● **WHAT THIS TASK INVOLVES**:
Would you copy the lines below exactly and omit the images?

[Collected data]
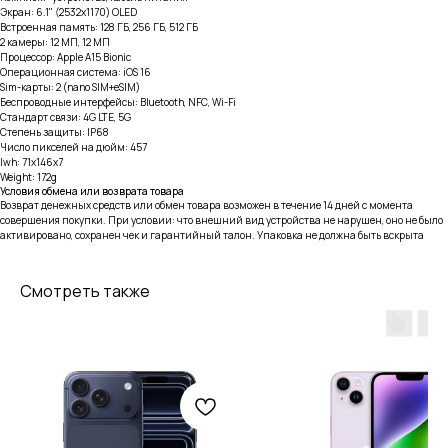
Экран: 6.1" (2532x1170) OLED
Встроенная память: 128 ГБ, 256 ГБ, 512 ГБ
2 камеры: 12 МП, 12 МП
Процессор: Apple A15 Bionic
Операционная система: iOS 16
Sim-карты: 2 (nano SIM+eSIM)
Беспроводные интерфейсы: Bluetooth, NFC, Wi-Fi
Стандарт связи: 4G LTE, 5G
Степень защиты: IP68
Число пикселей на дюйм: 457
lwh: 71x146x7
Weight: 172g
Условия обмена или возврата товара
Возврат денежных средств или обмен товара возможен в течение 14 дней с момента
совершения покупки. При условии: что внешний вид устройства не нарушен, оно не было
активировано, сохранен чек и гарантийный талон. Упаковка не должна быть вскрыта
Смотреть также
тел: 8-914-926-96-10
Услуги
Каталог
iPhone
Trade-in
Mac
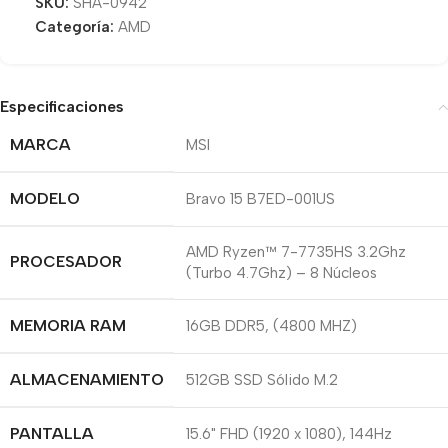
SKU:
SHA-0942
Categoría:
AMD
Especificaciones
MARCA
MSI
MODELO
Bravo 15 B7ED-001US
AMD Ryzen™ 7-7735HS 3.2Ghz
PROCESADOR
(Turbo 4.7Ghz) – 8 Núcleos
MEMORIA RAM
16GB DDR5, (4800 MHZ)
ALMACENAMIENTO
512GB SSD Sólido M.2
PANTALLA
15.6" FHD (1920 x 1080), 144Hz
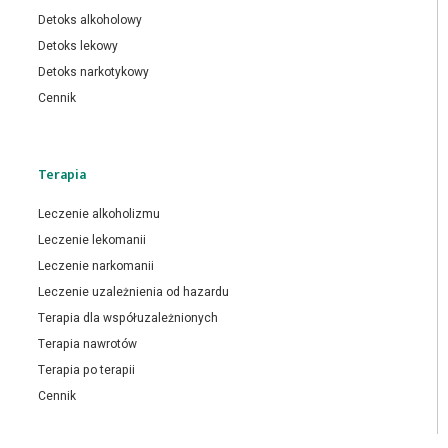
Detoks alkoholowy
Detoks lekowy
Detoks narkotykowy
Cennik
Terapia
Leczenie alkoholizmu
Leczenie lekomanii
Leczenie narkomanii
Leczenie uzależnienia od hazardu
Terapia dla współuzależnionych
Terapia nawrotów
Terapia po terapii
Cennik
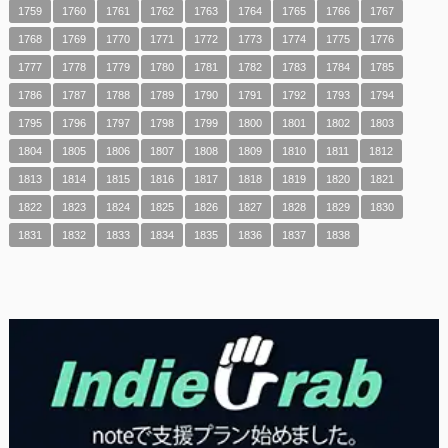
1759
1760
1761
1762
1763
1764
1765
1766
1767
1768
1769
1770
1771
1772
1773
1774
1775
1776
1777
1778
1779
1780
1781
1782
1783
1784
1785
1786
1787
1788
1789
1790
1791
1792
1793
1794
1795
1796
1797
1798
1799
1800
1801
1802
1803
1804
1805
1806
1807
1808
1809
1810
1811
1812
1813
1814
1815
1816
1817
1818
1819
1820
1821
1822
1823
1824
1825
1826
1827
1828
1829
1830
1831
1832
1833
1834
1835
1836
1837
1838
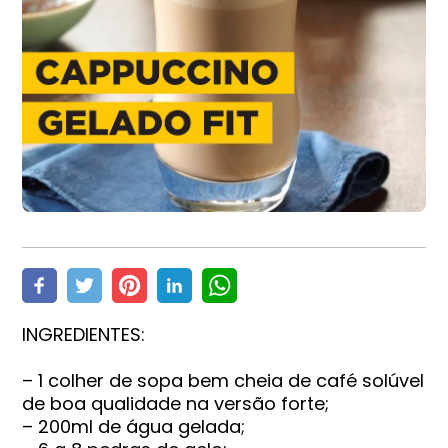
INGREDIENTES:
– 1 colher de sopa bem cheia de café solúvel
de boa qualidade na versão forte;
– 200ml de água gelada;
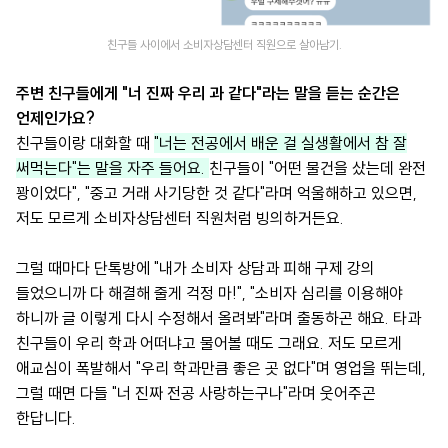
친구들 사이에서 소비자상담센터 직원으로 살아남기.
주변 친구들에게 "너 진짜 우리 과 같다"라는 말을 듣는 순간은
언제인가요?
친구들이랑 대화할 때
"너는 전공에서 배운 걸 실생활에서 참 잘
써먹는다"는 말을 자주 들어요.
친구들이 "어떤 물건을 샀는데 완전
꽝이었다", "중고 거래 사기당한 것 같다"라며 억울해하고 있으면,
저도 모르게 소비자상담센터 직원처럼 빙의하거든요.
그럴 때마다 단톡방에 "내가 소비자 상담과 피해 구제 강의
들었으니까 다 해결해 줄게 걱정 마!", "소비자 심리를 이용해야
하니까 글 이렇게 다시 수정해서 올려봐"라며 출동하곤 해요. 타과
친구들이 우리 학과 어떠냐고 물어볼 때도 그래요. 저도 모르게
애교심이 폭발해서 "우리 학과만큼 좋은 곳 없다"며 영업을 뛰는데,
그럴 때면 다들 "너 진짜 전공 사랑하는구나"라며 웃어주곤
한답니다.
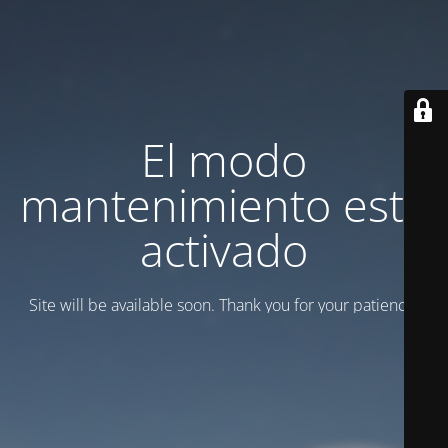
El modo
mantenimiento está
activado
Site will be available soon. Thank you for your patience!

● **TASK SOLUTION**:
Экран: 6.1" (2532x1170) OLED
Встроенная память: 128 ГБ, 256 ГБ, 512 ГБ
2 камеры: 12 МП, 12 МП
Процессор: Apple A15 Bionic
Операционная система: iOS 16
Sim-карты: 2 (nano SIM+eSIM)
Беспроводные интерфейсы: Bluetooth, NFC, Wi-Fi
Стандарт связи: 4G LTE, 5G
Степень защиты: IP68
Число пикселей на дюйм: 457
lwh: 71x146x7
Weight: 172g
Условия обмена или возврата товара
Возврат денежных средств или обмен товара возможен в течение 14 дней с момента
совершения покупки. При условии: что внешний вид устройства не нарушен, оно не было
активировано, сохранен чек и гарантийный талон. Упаковка не должна быть вскрыта
Смотреть также
тел: 8-914-926-96-10
Услуги
Каталог
iPhone
Trade-in
Mac
SKU:
SHA-0942
Categoría:
AMD
Especificaciones
MARCA
MSI
MODELO
Bravo 15 B7ED-001US
AMD Ryzen™ 7-7735HS 3.2Ghz
PROCESADOR
(Turbo 4.7Ghz) – 8 Núcleos
MEMORIA RAM
16GB DDR5, (4800 MHZ)
ALMACENAMIENTO
512GB SSD Sólido M.2
PANTALLA
15.6" FHD (1920 x 1080), 144Hz
Detoks alkoholowy
Detoks lekowy
Detoks narkotykowy
Cennik
Terapia
Leczenie alkoholizmu
Leczenie lekomanii
Leczenie narkomanii
Leczenie uzależnienia od hazardu
Terapia dla współuzależnionych
Terapia nawrotów
Terapia po terapii
Cennik
1759
1760
1761
1762
1763
1764
1765
1766
1767
1768
1769
1770
1771
1772
1773
1774
1775
1776
1777
1778
1779
1780
1781
1782
1783
1784
1785
1786
1787
1788
1789
1790
1791
1792
1793
1794
1795
1796
1797
1798
1799
1800
1801
1802
1803
1804
1805
1806
1807
1808
1809
1810
1811
1812
1813
1814
1815
1816
1817
1818
1819
1820
1821
1822
1823
1824
1825
1826
1827
1828
1829
1830
1831
1832
1833
1834
1835
1836
1837
1838
INGREDIENTES:
– 1 colher de sopa bem cheia de café solúvel
de boa qualidade na versão forte;
– 200ml de água gelada;
친구들 사이에서 소비자상담센터 직원으로 살아남기.
주변 친구들에게 "너 진짜 우리 과 같다"라는 말을 듣는 순간은
언제인가요?
친구들이랑 대화할 때
"너는 전공에서 배운 걸 실생활에서 참 잘
써먹는다"는 말을 자주 들어요.
친구들이 "어떤 물건을 샀는데 완전
꽝이었다", "중고 거래 사기당한 것 같다"라며 억울해하고 있으면,
저도 모르게 소비자상담센터 직원처럼 빙의하거든요.
그럴 때마다 단톡방에 "내가 소비자 상담과 피해 구제 강의
들었으니까 다 해결해 줄게 걱정 마!", "소비자 심리를 이용해야
하니까 글 이렇게 다시 수정해서 올려봐"라며 출동하곤 해요. 타과
친구들이 우리 학과 어떠냐고 물어볼 때도 그래요. 저도 모르게
애교심이 폭발해서 "우리 학과만큼 좋은 곳 없다"며 영업을 뛰는데,
그럴 때면 다들 "너 진짜 전공 사랑하는구나"라며 웃어주곤
한답니다.
El modo
mantenimiento está
activado
Site will be available soon. Thank you for your patience!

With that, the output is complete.